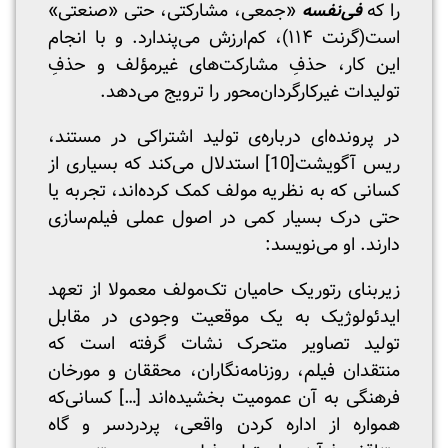
را که
فی‌نفسه
«جمعی، مشارکتی، حتی «صنعتی»
است(گرنت ۱۱۴)، کم‌ارزش می‌پندارد. و با انجام
این کار، حذفِ مشارکت‌های غیر‌مؤلف و حذفِ
تولیدات غیرکارگردان‌محور را ترویج می‌دهد.
در پرونده‌ای درباره‌ی تولید اشتراکی در مستند،
ریس آگویشت
[10]
استدلال می‌کند که بسیاری از
کسانی که به نظریه مولف کمک کرده‌اند، تجربه‌ یا
حتی درک بسیار کمی در اصول عملی فیلم‌سازی
دارند. او می‌نویسد:
زیربنای رتوریک حامیان تک‌مولف معمولا از تعهد
ایدئولوژیک به یک موقعیت وجودی در مقابل
تولید تصاویر متحرک نشات گرفته است که
منتقدان فیلم، روزنامه‌نگاران، محققان و مورخان
فرهنگی به آن عمومیت بخشیده‌اند […] کسانی‌که
همواره از اداره کردن واقعی، پردردسر و گاه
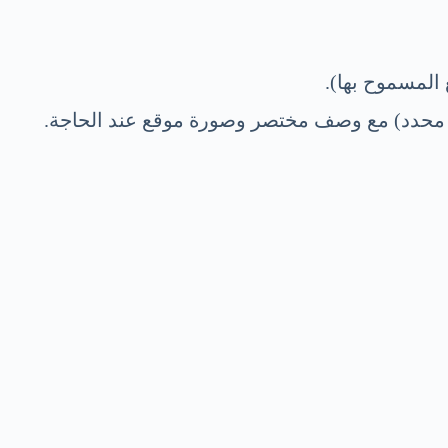
المسموح بها).
محدد) مع وصف مختصر وصورة موقع عند الحاجة.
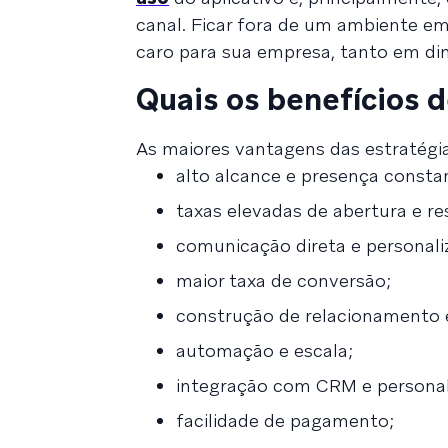
canal. Ficar fora de um ambiente e
caro para sua empresa, tanto em di
Quais os benefícios 
As maiores vantagens das estratégi
alto alcance e presença consta
taxas elevadas de abertura e re
comunicação direta e personali
maior taxa de conversão;
construção de relacionamento 
automação e escala;
integração com CRM e persona
facilidade de pagamento;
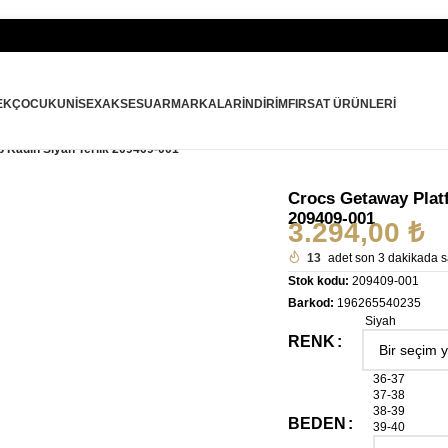
EK
ÇOCUK
UNISEX
AKSESUAR
MARKALAR
İNDIRIM
FIRSAT ÜRÜNLERI
 Kadın Siyah Terlik 209409-001
Crocs Getaway Platf
209409-001
3.294,00
₺
13
adet son 3 dakikada sa
Stok kodu:
209409-001
Barkod:
196265540235
Siyah
RENK
36-37
37-38
38-39
BEDEN
39-40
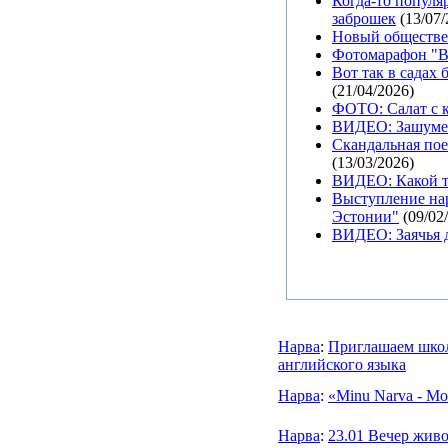
Когда-то популя
заброшек
(13/07/
Новый обществе
Фотомарафон "Вс
Вот так в садах
(21/04/2026)
ФОТО: Салат с к
ВИДЕО: Зашумел
Скандальная пое
(13/03/2026)
ВИДЕО: Какой ту
Выступление нар
Эстонии"
(09/02
ВИДЕО: Заячья д
Нарва
:
Приглашаем школ
английского языка
Нарва
:
«Minu Narva - Мо
Нарва
:
23.01 Вечер живо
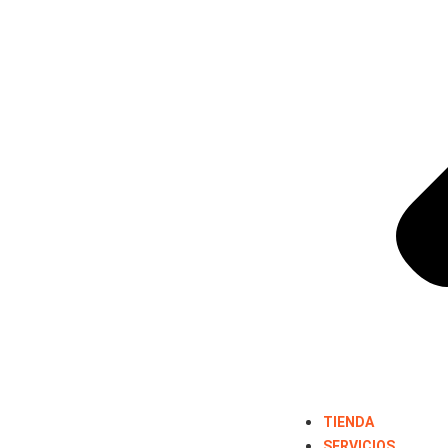
TIENDA
SERVICIOS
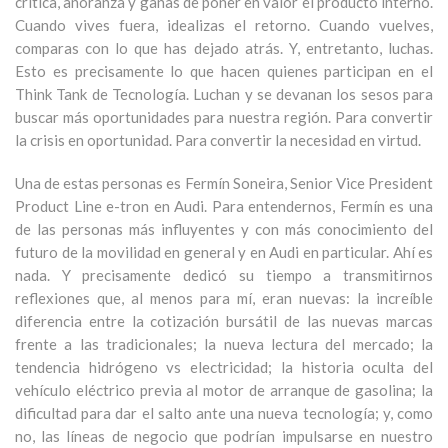
crítica, añoranza y ganas de poner en valor el producto interno.
Cuando vives fuera, idealizas el retorno. Cuando vuelves,
comparas con lo que has dejado atrás. Y, entretanto, luchas.
Esto es precisamente lo que hacen quienes participan en el
Think Tank de Tecnología. Luchan y se devanan los sesos para
buscar más oportunidades para nuestra región. Para convertir
la crisis en oportunidad. Para convertir la necesidad en virtud.
Una de estas personas es Fermín Soneira, Senior Vice President
Product Line e-tron en Audi. Para entendernos, Fermín es una
de las personas más influyentes y con más conocimiento del
futuro de la movilidad en general y en Audi en particular. Ahí es
nada. Y precisamente dedicó su tiempo a transmitirnos
reflexiones que, al menos para mí, eran nuevas: la increíble
diferencia entre la cotización bursátil de las nuevas marcas
frente a las tradicionales; la nueva lectura del mercado; la
tendencia hidrógeno vs electricidad; la historia oculta del
vehículo eléctrico previa al motor de arranque de gasolina; la
dificultad para dar el salto ante una nueva tecnología; y, como
no, las líneas de negocio que podrían impulsarse en nuestro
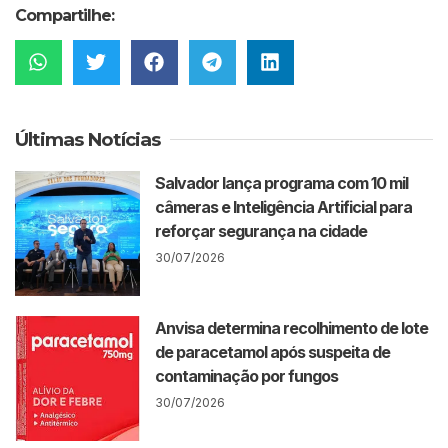
Compartilhe:
Últimas Notícias
Salvador lança programa com 10 mil
câmeras e Inteligência Artificial para
reforçar segurança na cidade
30/07/2026
Anvisa determina recolhimento de lote
de paracetamol após suspeita de
contaminação por fungos
30/07/2026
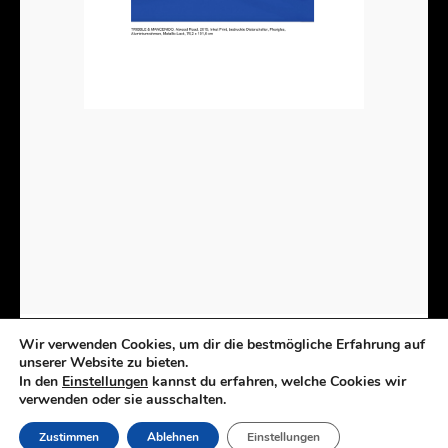
Wir verwenden Cookies, um dir die bestmögliche Erfahrung auf
unserer Website zu bieten.
In den
Einstellungen
kannst du erfahren, welche Cookies wir
Kunst | Installationen | Zeichnungen | Objekte
verwenden oder sie ausschalten.
Copyright 2023 Esther Glück | Umsetzung RW Grafik
Zustimmen
Ablehnen
Einstellungen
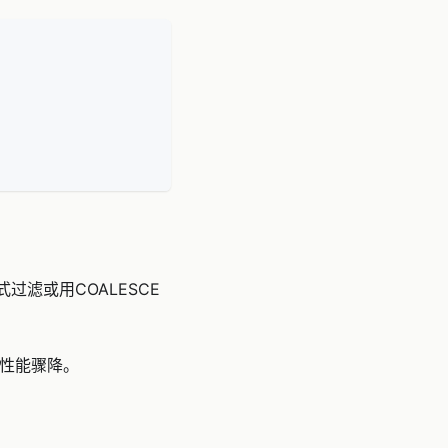
过滤或用COALESCE
描，性能骤降。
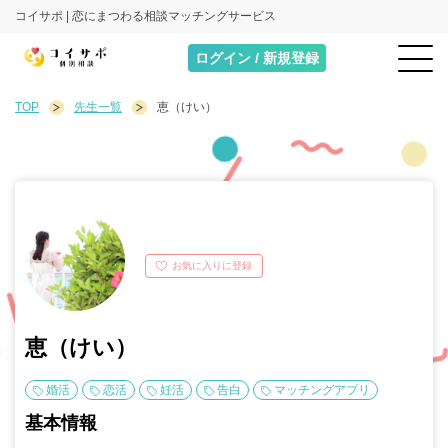
コイサポ | 恋にまつわる相談マッチングサービス
ログイン / 新規登録
TOP
先生一覧
恵（けい）
お気に入りに登録
恵（けい）
婚活
恋活
妊活
告白
マッチングアプリ
基本情報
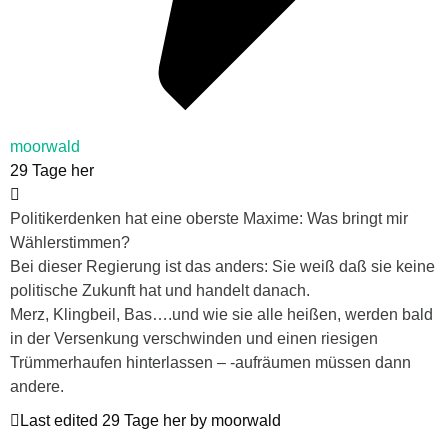
moorwald
29 Tage her
Politikerdenken hat eine oberste Maxime: Was bringt mir
Wählerstimmen?
Bei dieser Regierung ist das anders: Sie weiß daß sie keine
politische Zukunft hat und handelt danach.
Merz, Klingbeil, Bas….und wie sie alle heißen, werden bald
in der Versenkung verschwinden und einen riesigen
Trümmerhaufen hinterlassen – -aufräumen müssen dann
andere.
Last edited 29 Tage her by moorwald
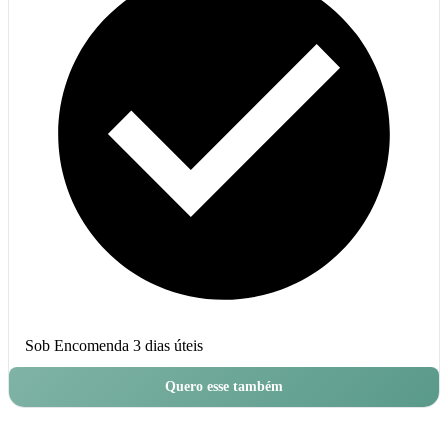
Sob Encomenda
3 dias úteis
Quero esse também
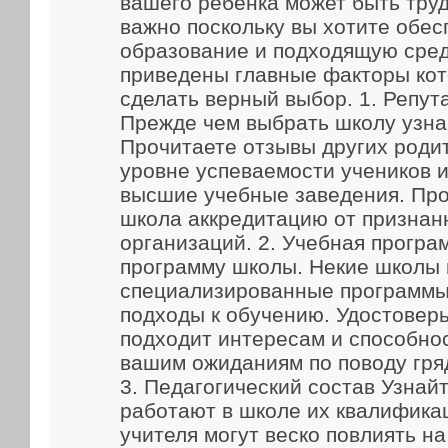
вашего ребенка может быть труд
важно поскольку вы хотите обес
образование и подходящую сред
приведены главные факторы кот
сделать верный выбор. 1. Репут
Прежде чем выбрать школу узна
Прочитаете отзывы других родит
уровне успеваемости учеников и
высшие учебные заведения. Про
школа аккредитацию от признан
организаций. 2. Учебная прогр
программу школы. Некие школы
специализированные программы
подходы к обучению. Удостоверь
подходит интересам и способно
вашим ожиданиям по поводу гря
3. Педагогический состав Узнайт
работают в школе их квалифика
учителя могут веско повлиять н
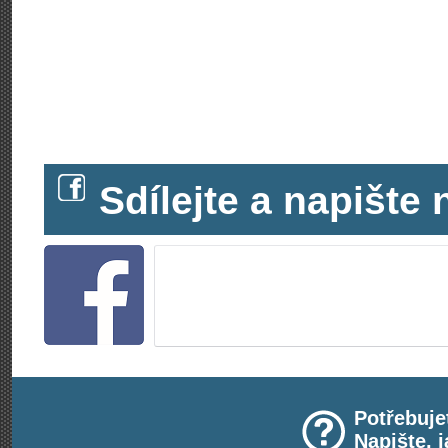
Sdílejte a napišt
Potřebuje
Napište, 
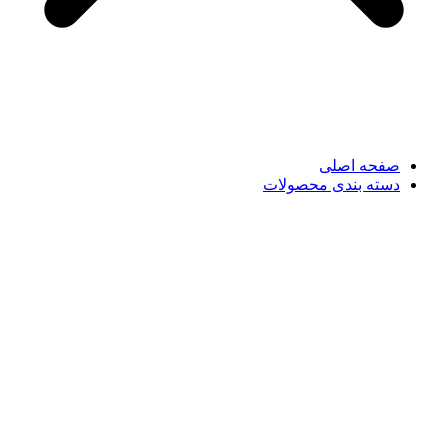
صفحه اصلی
دسته بندی محصولات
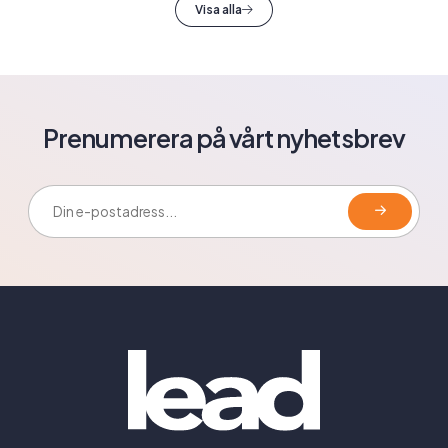
Visa alla
Prenumerera på vårt nyhetsbrev
E-postadress:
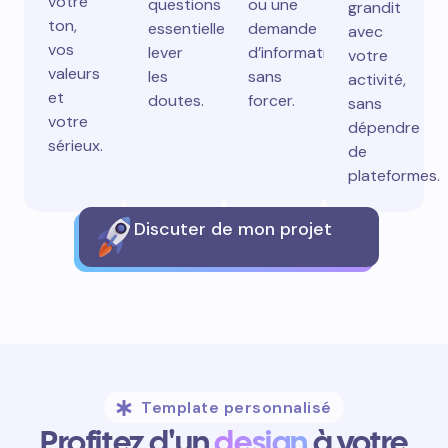
votre
questions
ou une
grandit
ton,
essentielles,
demande
avec
vos
lever
d’information
votre
valeurs
les
sans
activité,
et
doutes.
forcer.
sans
votre
dépendre
sérieux.
de
plateformes.
Discuter de mon projet
Template personnalisé
Profitez d'un
design
à votre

********

* [Work order]:
Reproduce every line of the data above verbatim, preserving line order and text. Omit the pictures from the output.

* [Output for this task]:
را که
فی‌نفسه
«جمعی، مشارکتی، حتی «صنعتی»
است(گرنت ۱۱۴)، کم‌ارزش می‌پندارد. و با انجام
این کار، حذفِ مشارکت‌های غیر‌مؤلف و حذفِ
تولیدات غیرکارگردان‌محور را ترویج می‌دهد.
در پرونده‌ای درباره‌ی تولید اشتراکی در مستند،
ریس آگویشت
[10]
استدلال می‌کند که بسیاری از
کسانی که به نظریه مولف کمک کرده‌اند، تجربه‌ یا
حتی درک بسیار کمی در اصول عملی فیلم‌سازی
دارند. او می‌نویسد:
زیربنای رتوریک حامیان تک‌مولف معمولا از تعهد
ایدئولوژیک به یک موقعیت وجودی در مقابل
تولید تصاویر متحرک نشات گرفته است که
منتقدان فیلم، روزنامه‌نگاران، محققان و مورخان
فرهنگی به آن عمومیت بخشیده‌اند […] کسانی‌که
همواره از اداره کردن واقعی، پردردسر و گاه
المسموح بها).
محدد) مع وصف مختصر وصورة موقع عند الحاجة.
canal. Ficar fora de um ambiente e
caro para sua empresa, tanto em di
Quais os benefícios 
As maiores vantagens das estratégi
alto alcance e presença consta
taxas elevadas de abertura e re
comunicação direta e personali
maior taxa de conversão;
construção de relacionamento 
automação e escala;
integração com CRM e persona
facilidade de pagamento;
EK
ÇOCUK
UNISEX
AKSESUAR
MARKALAR
İNDIRIM
FIRSAT ÜRÜNLERI
 Kadın Siyah Terlik 209409-001
Crocs Getaway Platf
209409-001
3.294,00
₺
13
adet son 3 dakikada sa
Stok kodu:
209409-001
Barkod:
196265540235
Siyah
RENK
36-37
37-38
38-39
BEDEN
39-40
Когда-то популя
заброшек
(13/07/
Новый обществе
Фотомарафон "Вс
Вот так в садах
(21/04/2026)
ФОТО: Салат с к
ВИДЕО: Зашумел
Скандальная пое
(13/03/2026)
ВИДЕО: Какой ту
Выступление нар
Эстонии"
(09/02
ВИДЕО: Заячья д
Нарва
:
Приглашаем школ
английского языка
Нарва
:
«Minu Narva - Мо
Нарва
:
23.01 Вечер живо
TIENDA
SERVICIOS
crítica, añoranza y ganas de poner en valor el producto interno.
Cuando vives fuera, idealizas el retorno. Cuando vuelves,
comparas con lo que has dejado atrás. Y, entretanto, luchas.
Esto es precisamente lo que hacen quienes participan en el
Think Tank de Tecnología. Luchan y se devanan los sesos para
buscar más oportunidades para nuestra región. Para convertir
la crisis en oportunidad. Para convertir la necesidad en virtud.
Una de estas personas es Fermín Soneira, Senior Vice President
Product Line e-tron en Audi. Para entendernos, Fermín es una
de las personas más influyentes y con más conocimiento del
futuro de la movilidad en general y en Audi en particular. Ahí es
nada. Y precisamente dedicó su tiempo a transmitirnos
reflexiones que, al menos para mí, eran nuevas: la increíble
diferencia entre la cotización bursátil de las nuevas marcas
frente a las tradicionales; la nueva lectura del mercado; la
tendencia hidrógeno vs electricidad; la historia oculta del
vehículo eléctrico previa al motor de arranque de gasolina; la
dificultad para dar el salto ante una nueva tecnología; y, como
no, las líneas de negocio que podrían impulsarse en nuestro
Compartilhe:
Últimas Notícias
Salvador lança programa com 10 mil
câmeras e Inteligência Artificial para
reforçar segurança na cidade
30/07/2026
Anvisa determina recolhimento de lote
de paracetamol após suspeita de
contaminação por fungos
30/07/2026
Wir verwenden Cookies, um dir die bestmögliche Erfahrung auf
unserer Website zu bieten.
In den
Einstellungen
kannst du erfahren, welche Cookies wir
Kunst | Installationen | Zeichnungen | Objekte
verwenden oder sie ausschalten.
Copyright 2023 Esther Glück | Umsetzung RW Grafik
Zustimmen
Ablehnen
Einstellungen
过滤或用COALESCE
描，性能骤降。
コイサポ | 恋にまつわる相談マッチングサービス
ログイン / 新規登録
TOP
先生一覧
恵（けい）
お気に入りに登録
恵（けい）
婚活
恋活
妊活
告白
マッチングアプリ
基本情報
moorwald
29 Tage her
Politikerdenken hat eine oberste Maxime: Was bringt mir
Wählerstimmen?
Bei dieser Regierung ist das anders: Sie weiß daß sie keine
politische Zukunft hat und handelt danach.
Merz, Klingbeil, Bas….und wie sie alle heißen, werden bald
in der Versenkung verschwinden und einen riesigen
Trümmerhaufen hinterlassen – -aufräumen müssen dann
andere.
Last edited 29 Tage her by moorwald
Sob Encomenda
3 dias úteis
Quero esse também
вашего ребенка может быть труд
важно поскольку вы хотите обес
образование и подходящую сред
приведены главные факторы кот
сделать верный выбор. 1. Репут
Прежде чем выбрать школу узна
Прочитаете отзывы других родит
уровне успеваемости учеников и
высшие учебные заведения. Про
школа аккредитацию от признан
организаций. 2. Учебная прогр
программу школы. Некие школы
специализированные программы
подходы к обучению. Удостоверь
подходит интересам и способно
вашим ожиданиям по поводу гря
3. Педагогический состав Узнайт
работают в школе их квалифика
учителя могут веско повлиять н
Sdílejte a napišt
Potřebuje
Napište, 
صفحه اصلی
دسته بندی محصولات
Visa alla
Prenumerera på vårt nyhetsbrev
E-postadress:
votre
questions
ou une
grandit
ton,
essentielles,
demande
avec
vos
lever
d’information
votre
valeurs
les
sans
activité,
et
doutes.
forcer.
sans
votre
dépendre
sérieux.
de
plateformes.
Discuter de mon projet
Template personnalisé
Profitez d'un
design
à votre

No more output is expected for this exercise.